Fragmento para leer:
Me preguntareis, empero: ¿Cómo
llegaremos a conocer si seguimos verdaderamente a Jesucristo? Nada mas
facil. Cuando observais fielmente los mandamientos. Se nos ordena que
por la manana y por la noche nos encomendernos a Dios con gran respeto:
pues bien, ¿lo haceis vosotros, poniendoos de rodillas, antes de
comenzar el trabajo con el deseo de agradar a Dios y salvar vuestra alma
? O, por el contrario, lo practicais solo por costumbre, por rutina, sin
pensar en Dios, sin atender a que estais en peligro de perderos, y por
consiguiente, muy (falta una linea en el original) vuestra condenacion ?
Los preceptos de la Ley de Dios os prohiben trabajar en dias festivo.

Tarea 1: Según el sermón, ¿qué se nos ordena hacer por la mañana y por la noche?
Tarea 2: Prosiga el sermón sobre el seguimiento de Jesucristo a partir de su última oración, con el mismo tono y estilo.

Datos recopilados
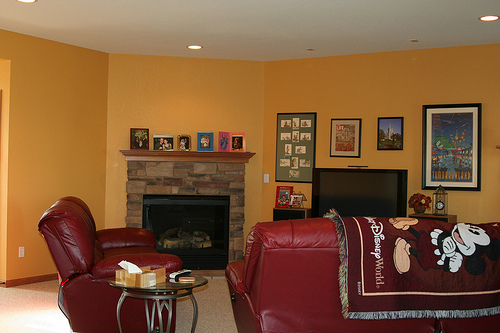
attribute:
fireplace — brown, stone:
[122, 142, 256, 272]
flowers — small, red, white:
[371, 184, 440, 222]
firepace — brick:
[119, 147, 244, 279]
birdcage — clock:
[432, 182, 450, 214]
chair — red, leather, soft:
[33, 189, 158, 322]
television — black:
[302, 160, 419, 223]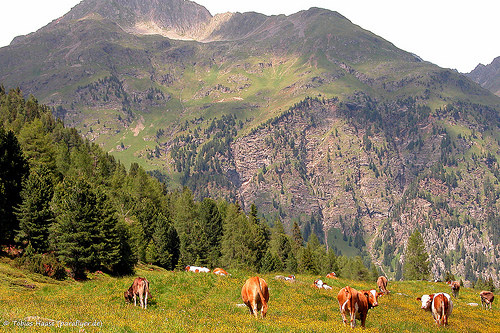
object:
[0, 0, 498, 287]
mountain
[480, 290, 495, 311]
cows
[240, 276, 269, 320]
cow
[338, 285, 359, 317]
back side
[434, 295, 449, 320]
back side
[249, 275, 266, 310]
back side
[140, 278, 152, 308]
back side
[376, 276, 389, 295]
cow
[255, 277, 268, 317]
tail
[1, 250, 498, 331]
grass field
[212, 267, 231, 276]
cow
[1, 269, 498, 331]
grass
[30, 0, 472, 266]
green grass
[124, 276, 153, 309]
cow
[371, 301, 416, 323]
flowers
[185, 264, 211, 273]
cow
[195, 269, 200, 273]
spots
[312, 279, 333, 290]
cow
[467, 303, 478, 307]
rock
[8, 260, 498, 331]
field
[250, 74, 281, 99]
grass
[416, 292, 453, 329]
brown cow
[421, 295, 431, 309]
white face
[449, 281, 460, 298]
cows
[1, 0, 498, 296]
mountain side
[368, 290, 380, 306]
face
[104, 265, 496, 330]
cows/field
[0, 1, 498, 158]
mountains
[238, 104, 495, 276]
cliff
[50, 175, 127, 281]
tree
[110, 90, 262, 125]
grass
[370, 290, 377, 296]
spot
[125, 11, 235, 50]
sunshine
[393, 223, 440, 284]
tree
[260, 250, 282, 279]
tree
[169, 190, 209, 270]
tree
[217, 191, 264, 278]
tree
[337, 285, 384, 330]
cow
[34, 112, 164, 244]
tree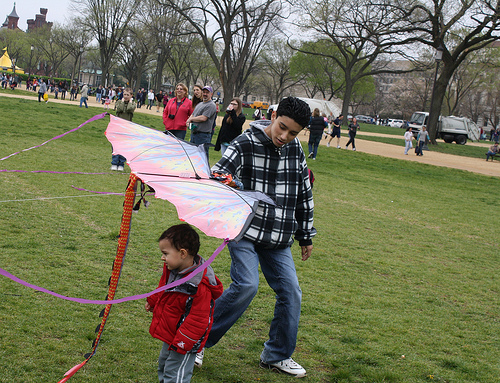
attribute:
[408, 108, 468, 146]
truck — white, behind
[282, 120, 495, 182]
path — walking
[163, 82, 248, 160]
people — group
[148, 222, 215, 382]
man — young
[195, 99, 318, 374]
man — young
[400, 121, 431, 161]
couple — walking, talking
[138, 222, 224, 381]
little boy — wearing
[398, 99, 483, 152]
truck — white, behind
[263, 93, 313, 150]
hair — black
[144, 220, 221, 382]
boy — young, wearing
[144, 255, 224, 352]
boy — young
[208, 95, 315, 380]
man — holding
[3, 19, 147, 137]
hill — brown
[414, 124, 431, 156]
person — walking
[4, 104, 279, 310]
kite — pink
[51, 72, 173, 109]
people — watching off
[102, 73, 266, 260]
people kites —  people's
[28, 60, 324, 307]
kite — hanging off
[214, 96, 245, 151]
lady — wearing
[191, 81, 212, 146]
people — standing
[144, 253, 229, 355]
jacket — red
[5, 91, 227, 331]
tails — purple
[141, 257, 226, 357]
coat — red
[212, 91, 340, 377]
man — young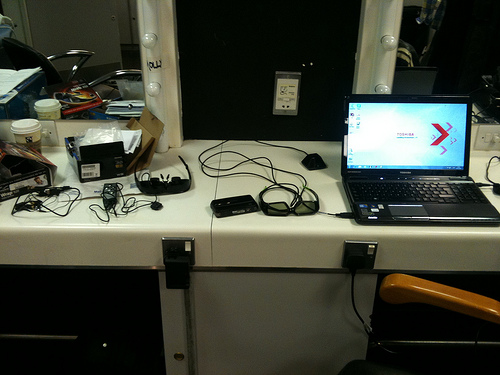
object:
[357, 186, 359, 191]
button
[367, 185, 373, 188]
button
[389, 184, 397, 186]
button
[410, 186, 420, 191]
button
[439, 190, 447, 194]
button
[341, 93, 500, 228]
computer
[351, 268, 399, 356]
wire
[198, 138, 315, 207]
black wire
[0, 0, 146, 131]
mirror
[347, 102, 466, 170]
glowing image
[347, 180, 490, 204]
black keyboard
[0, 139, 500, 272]
counter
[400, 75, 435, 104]
ground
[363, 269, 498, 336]
handle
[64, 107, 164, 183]
box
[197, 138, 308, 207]
wires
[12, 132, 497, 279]
table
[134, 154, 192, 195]
glasses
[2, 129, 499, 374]
desk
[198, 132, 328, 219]
cord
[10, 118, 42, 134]
lid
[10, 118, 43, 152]
coffee cup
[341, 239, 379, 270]
socket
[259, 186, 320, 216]
sunglasses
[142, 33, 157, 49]
bulb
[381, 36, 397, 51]
bulb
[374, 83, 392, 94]
bulb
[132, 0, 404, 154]
wall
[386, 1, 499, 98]
mirror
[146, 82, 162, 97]
bulb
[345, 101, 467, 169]
screen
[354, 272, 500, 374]
chair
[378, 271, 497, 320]
arm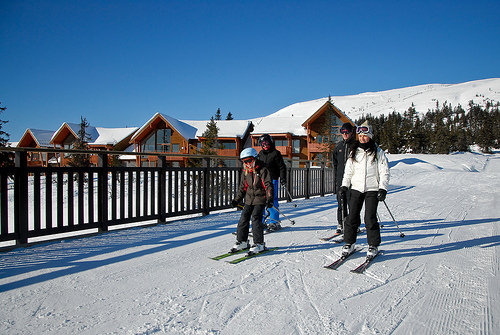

Espacio de respuesta 1: Encomendarnos a Dios con gran respeto.

Espacio de respuesta 2:
Pues bien, mirad si to habeis observado fielmente, si habeis empleado
santamente el dias del domingo, dedicandoos a la oracion, a confesar
vuestros pecados, a fin de evitar que la muerte os sorprenda en un
estado que os conduzca al infierno. Examinad la manera como asistis a la
Santa Misa, y ved si habeis estado siempre bien penetrados de la
grandeza de aquel acto, si habeis considerado que es el mismo
Jesucristo, como hombre y como, Dios, quien esta realmente presente en
el altar. ¿Estais alli con las mismas disposiciones que la Virgen
Santisima estaba en el Calvario, tratandose de la presencia de un mismo
Dios, y de la consumación de igual sacrificio? ¿Testimoniasteis a Dios
el pesar que sentiais por haberle ofendido y le dijisteis que, con el
auxilio de su gracia, en lo venidero prefeririais la muerte al pecado?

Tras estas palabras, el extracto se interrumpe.